**Task objective**. Transcription task. Write out each entry verbatim and exclude any image.

[Relative pose estimation data]
^^^^

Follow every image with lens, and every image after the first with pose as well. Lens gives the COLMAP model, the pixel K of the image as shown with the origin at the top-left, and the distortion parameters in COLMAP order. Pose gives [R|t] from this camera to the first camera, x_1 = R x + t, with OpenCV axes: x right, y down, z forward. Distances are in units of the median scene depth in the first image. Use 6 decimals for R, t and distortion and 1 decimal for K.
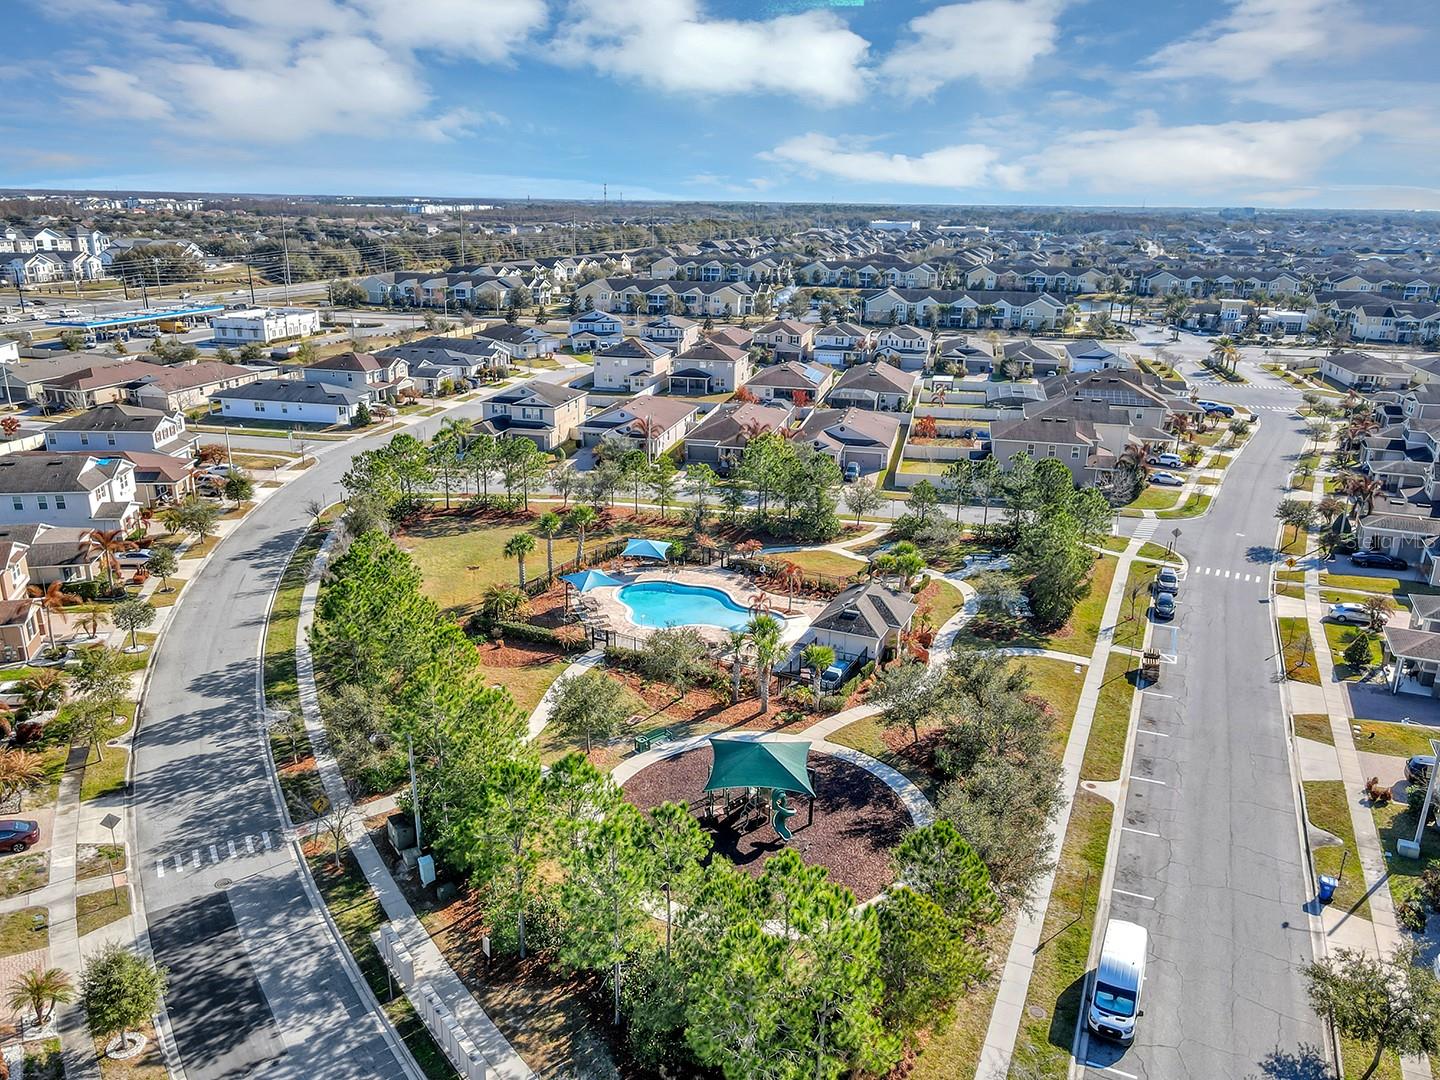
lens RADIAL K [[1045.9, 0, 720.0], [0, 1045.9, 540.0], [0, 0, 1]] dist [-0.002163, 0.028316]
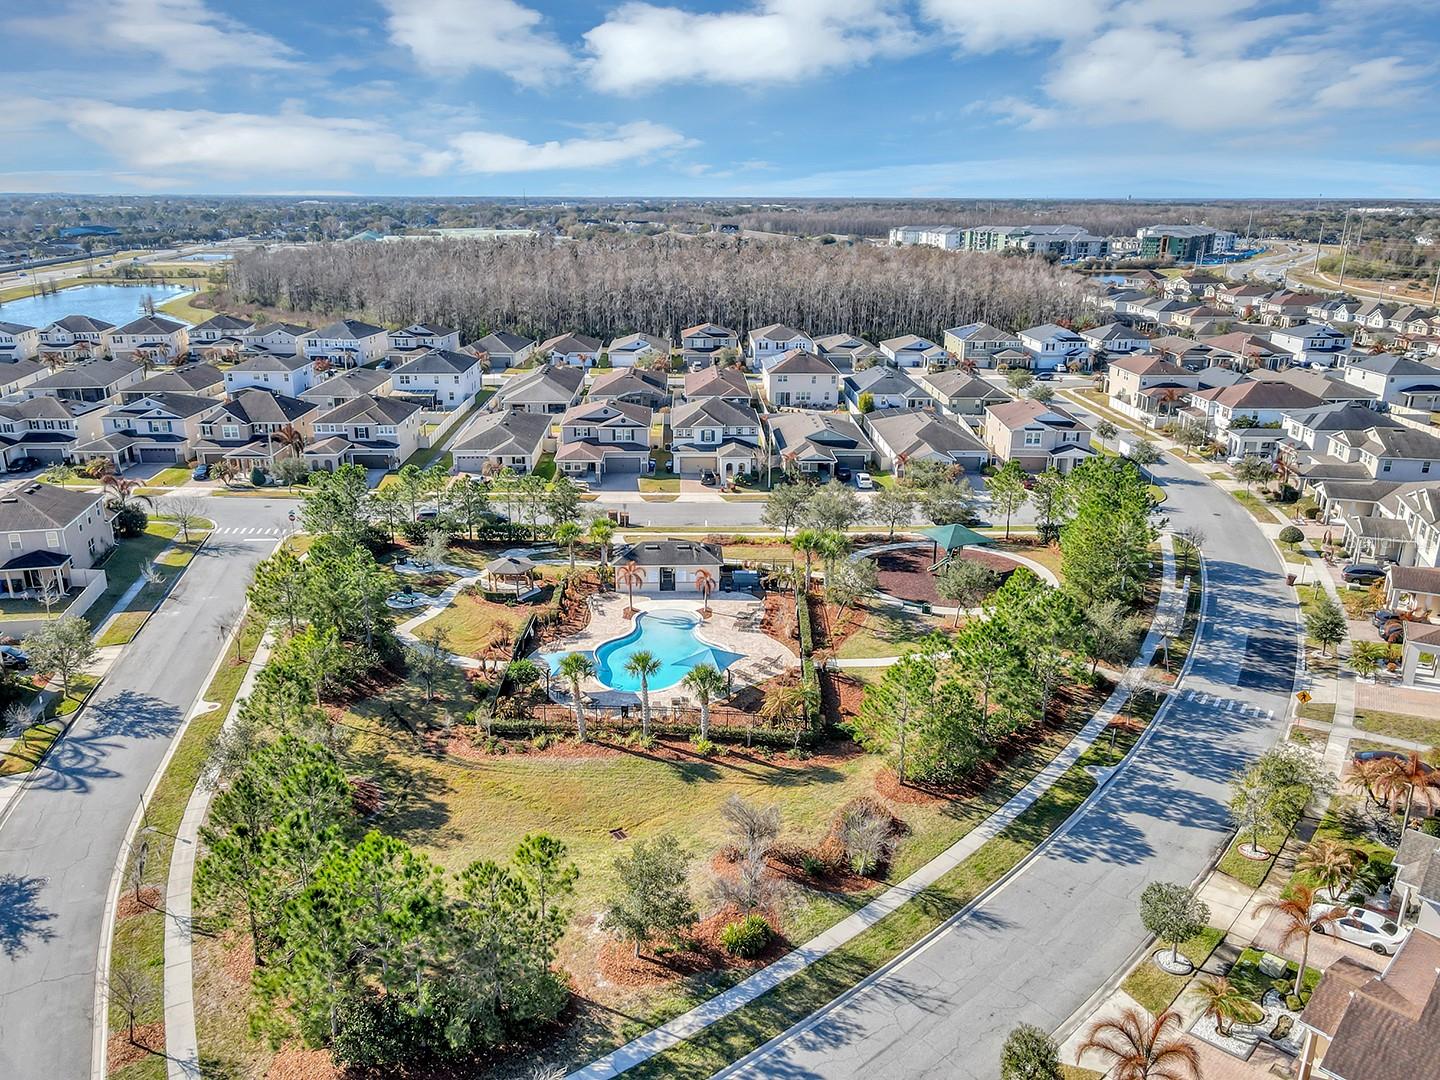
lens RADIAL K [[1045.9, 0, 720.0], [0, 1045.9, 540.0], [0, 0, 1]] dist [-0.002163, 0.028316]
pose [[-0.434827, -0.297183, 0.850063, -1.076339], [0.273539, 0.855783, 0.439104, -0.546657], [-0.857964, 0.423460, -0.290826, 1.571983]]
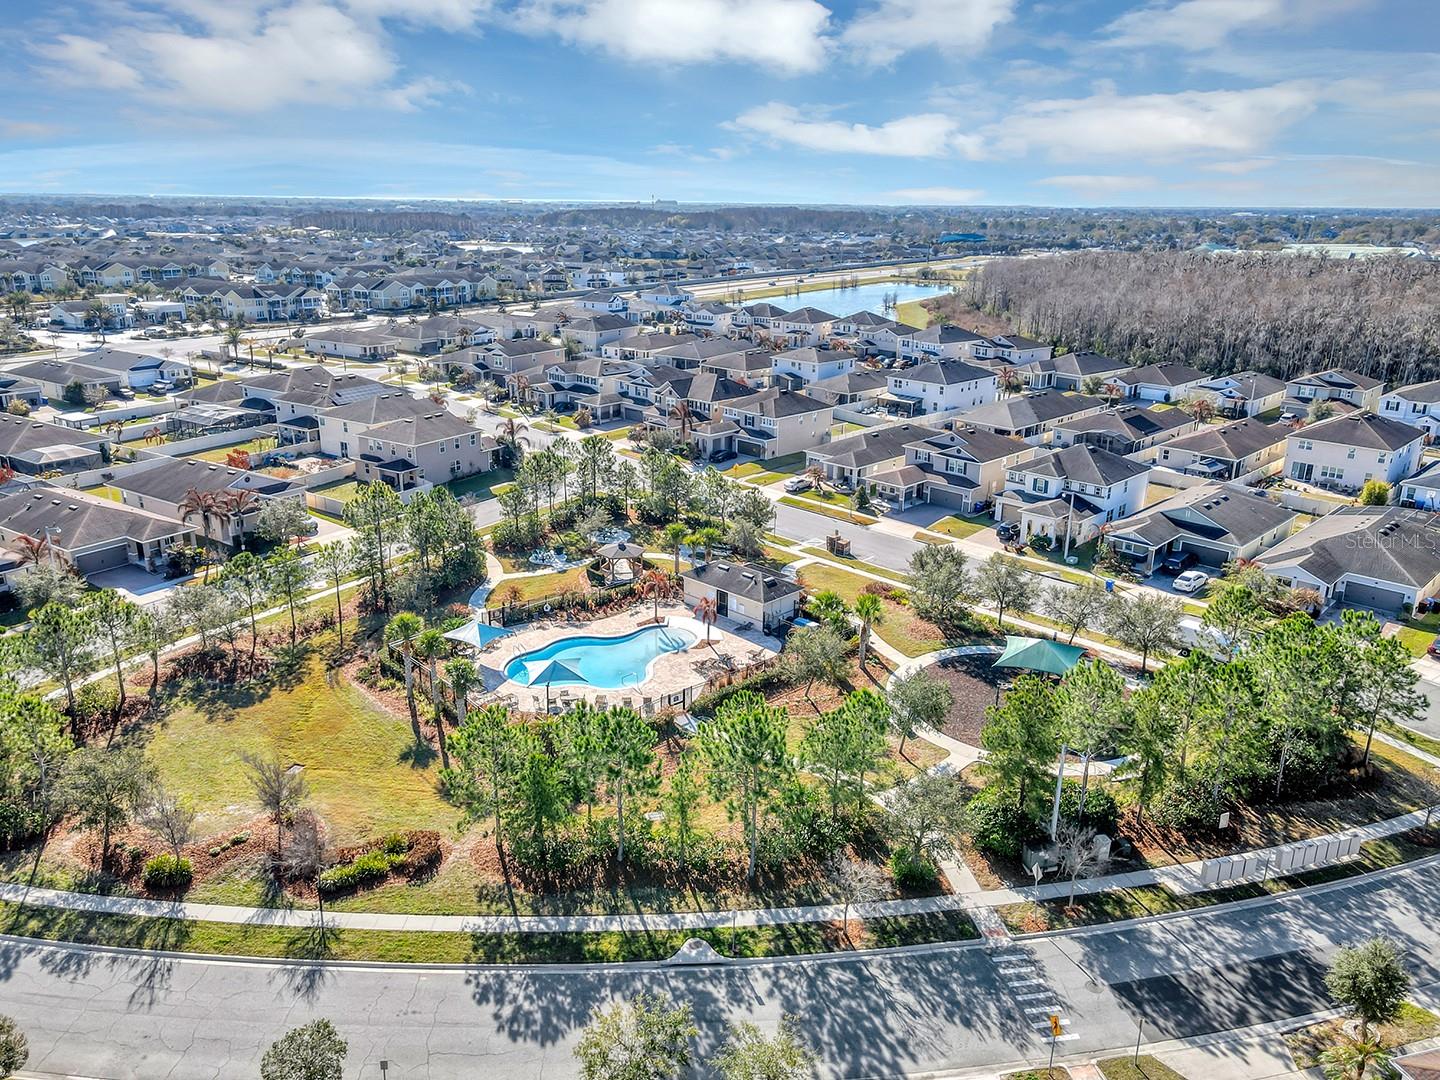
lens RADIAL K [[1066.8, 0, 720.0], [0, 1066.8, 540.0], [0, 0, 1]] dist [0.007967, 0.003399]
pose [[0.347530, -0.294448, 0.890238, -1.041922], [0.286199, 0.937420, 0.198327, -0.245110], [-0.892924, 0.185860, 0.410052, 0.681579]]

^^^^

**Output for this task**.
Follow every image with lens, and every image after the first with pose as well. Lens gives the COLMAP model, the pixel K of the image as shown with the origin at the top-left, and the distortion parameters in COLMAP order. Pose gives [R|t] from this camera to the first camera, x_1 = R x + t, with OpenCV axes: x right, y down, z forward. Distances are in units of the median scene depth in the first image. Use 6 decimals for R, t and distortion and 1 decimal for K.
lens RADIAL K [[1045.9, 0, 720.0], [0, 1045.9, 540.0], [0, 0, 1]] dist [-0.002163, 0.028316]
lens RADIAL K [[1045.9, 0, 720.0], [0, 1045.9, 540.0], [0, 0, 1]] dist [-0.002163, 0.028316]
pose [[-0.434827, -0.297183, 0.850063, -1.076339], [0.273539, 0.855783, 0.439104, -0.546657], [-0.857964, 0.423460, -0.290826, 1.571983]]
lens RADIAL K [[1066.8, 0, 720.0], [0, 1066.8, 540.0], [0, 0, 1]] dist [0.007967, 0.003399]
pose [[0.347530, -0.294448, 0.890238, -1.041922], [0.286199, 0.937420, 0.198327, -0.245110], [-0.892924, 0.185860, 0.410052, 0.681579]]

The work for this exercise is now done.